Jesus answers their confusion, their dilemma. He reflects back to them that, as righteous onlookers, of course you cannot experience what is going on inside all this feasting and merry-making. Sure it must blow your minds – the Son of God sitting down at table with such ease in the company of sinners! And Jesus says, “You’re right. I am sitting down at table with sinners." I am rejoicing and being present to them in their struggles and their inner, often anquishing journeys to find themselves. They are lost in their pain, their brokenness, and their fears. They are lost and hiding behind their addictions, their possessions, their big egos. They are floundering in their lostness and my heart is grieving for them, for they are my beloved sons and daughters. Jesus says, in fact, I am reaching out to the righteous and to sinners, to the prodigal daughters/sons and to the elder sons/daughters. I am pleading with both daughters/sons to get restored to right relationship! This is the most all-embracive, all-inclusive gospel message.

 

 

The GOOD Father wants the prodigal son and the elder son to both be at the celebration of life, life more abundantly! As the parable ends, however, we are not sure if the elder son comes in to the home, the banquet. He is another lost child that has to undergo more of the process of conversion and returning to get back into right relationship with the human family. The older son’s decades of “doing everything right, keeping all the laws and pleasing the establishment” … has brought him no peace and no honour. And we know the father will be waiting and be there when this “one” more son or daughter comes ‘home’ to his/her rightful inheritance in the kingdom. We must begin to see that “the celebration” really only begins for us when we come into the house, when we sit down at the banquet feast prepared for us, when we embrace our birthright as dear children of God. 

 

 

Jesus cannot emphasize with us enough that this LOVE is what GOD is all about.  God is Love. The truly grand celebration, the good news event is to be proclaimed. God is happy when the lost is found – be it one’s sheep, one’s livelihood, one’s possessions, one’s son, one’s daughter, and most of all, one’s very own authentic self. In this quintessential Jesus sermon, he is saying that God takes the initiative, God is the lover, God loves unconditionally. God knows we’ve sinned - "missed the mark" – but God comes running after us. It would be a very different gospel and a different church history if we didn’t have this ‘larger-than-life-and-death story found only in Luke.

 

 

Carrying Grace      I love to rest in this love... embraced yet free.

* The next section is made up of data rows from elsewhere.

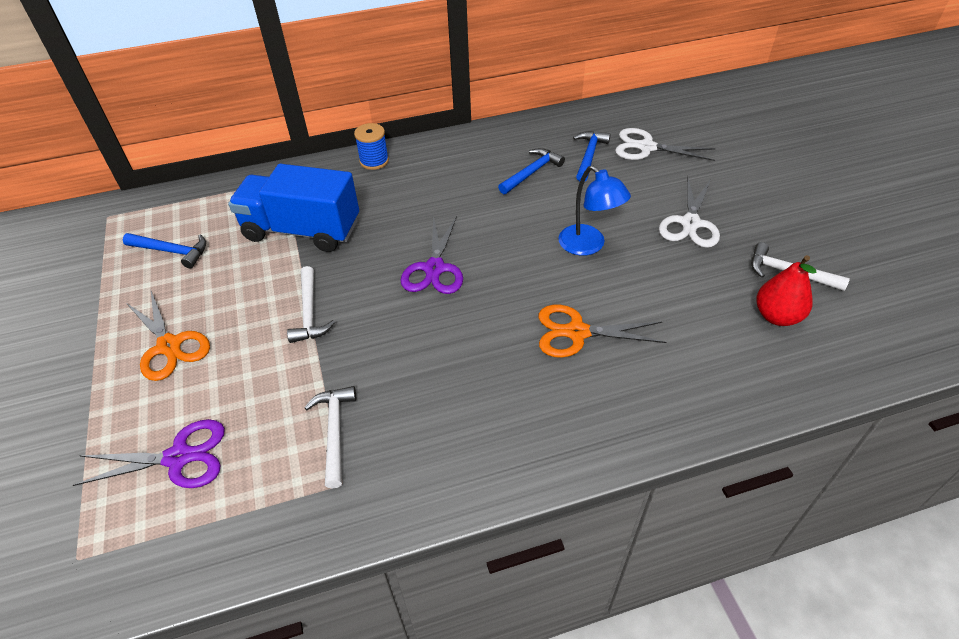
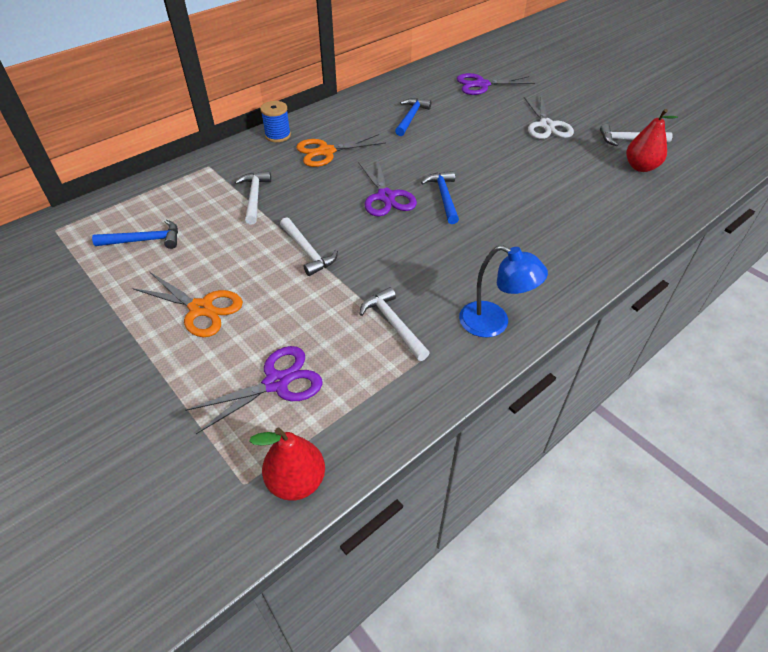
camera: 25 degrees left, 0 degrees up
blue truck [228,164,359,252] -> white hammer [235,171,271,224]
orange scissors [539,305,666,358] -> orange scissors moved to [296,134,386,167]
blue lamp [559,166,631,256] -> blue lamp moved to [459,245,548,338]
blue hammer [573,131,611,182] -> blue hammer moved to [421,171,459,224]
white scissors [615,128,716,161] -> purple scissors [457,73,535,95]
none -> red pear [249,428,325,501]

                                                                                                     

 

Comments  

#2 Mark Dickinson 2010-09-13 01:24
At the center of our being is our longing to be with God. In our broken, lost state we are incomplete, unfinished, imperfect. It is only in our rediscovery of our eternal connection to God, that we begin to feel the joy and peace that comes from knowing God, feeling God's presence ... and resting in God's hands.
Emmanuella says it perfectly: "The celebration really only begins when we come into the house". May we celebrate each day knowing that our journey is never a passage to darkness; God is our eternal light. Let us live in the Light .. and never (again) be lost!
#1 arletteh 2010-09-12 19:09
"The celebration really only begins when we come into the house."At that celebration is a spot where I will be perfectly at home,my completely true self.THERE is the " mark " for which God has the blueprint of my authentic, true self:confined, yet loving;busy, yet joyful;committe d, yet free. No just keeping rules; no just pleasing the establishment.A nd every day my God comes to the crest of the hill to see what part of me God can guide to become more truly myself.In my struggles,dear Jesus, let me turn to your love.Let me rest in that love.Let me feel embraced, yet free.